Back toward the start of March, Oculus CEO Palmer Luckey put forth disputable expressions about Apple’s equipment, particularly the powerlessness of any Mac in Apple’s whole lineup of PCs to handle the design needs of the up and coming Oculus Rift. At a certain point in time, Oculus had support for OS X in the pipeline; truth be told past Rift dev packs bolstered Macs. As time went on, nonetheless, it was chosen that the Oculus Rift would be Windows‐just, at any rate at first.

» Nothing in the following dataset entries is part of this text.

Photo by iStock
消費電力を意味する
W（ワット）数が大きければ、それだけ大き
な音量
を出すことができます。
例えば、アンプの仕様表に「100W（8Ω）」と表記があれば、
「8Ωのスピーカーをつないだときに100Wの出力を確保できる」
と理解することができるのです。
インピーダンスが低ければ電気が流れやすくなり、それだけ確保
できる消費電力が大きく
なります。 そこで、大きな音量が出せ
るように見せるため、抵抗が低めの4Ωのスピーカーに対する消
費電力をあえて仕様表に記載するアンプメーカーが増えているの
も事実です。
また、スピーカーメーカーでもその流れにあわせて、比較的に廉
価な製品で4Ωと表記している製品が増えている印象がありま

It’s with Luckey’s remarks, and the absence of introductory OS X support at the top of the priority list, that is chosen to assemble a Hackintosh machine that meets the base necessities sketched out by Oculus, yet can at present run OS X. In principle, this machine could bolster the Oculus Rift if the fundamental programming was made accessible for OS X. It can run the Rift now in the event that you introduce a Windows parcel on it.
As should be obvious, the equipment that has been chosen beneath meets the necessities laid out above. The main objective was to manufacture a Hackintosh for under $1,000 that met the prerequisites for Oculus. You can don’t hesitate to substitute other equipment into spare cash.
Case in point, in the event that you as of now have a USB 3.0 drive with no less than 8GB of limit, you can utilize that as opposed to acquiring another USB drive. Remember, nonetheless, that a few things on this rundown were particularly chosen since they meet the base prerequisites delineated for the Oculus Rift. At the end of the day, you would prefer not to stray too far, on the grounds that similarity issues can emerge.
Later on, the plan is there to enhance this work with extra RAM, better SSD, and so forth. A quicker design card is also on the plan, likely something from AMD since those cards give recognizable execution increments to applications like Final Cut Pro X.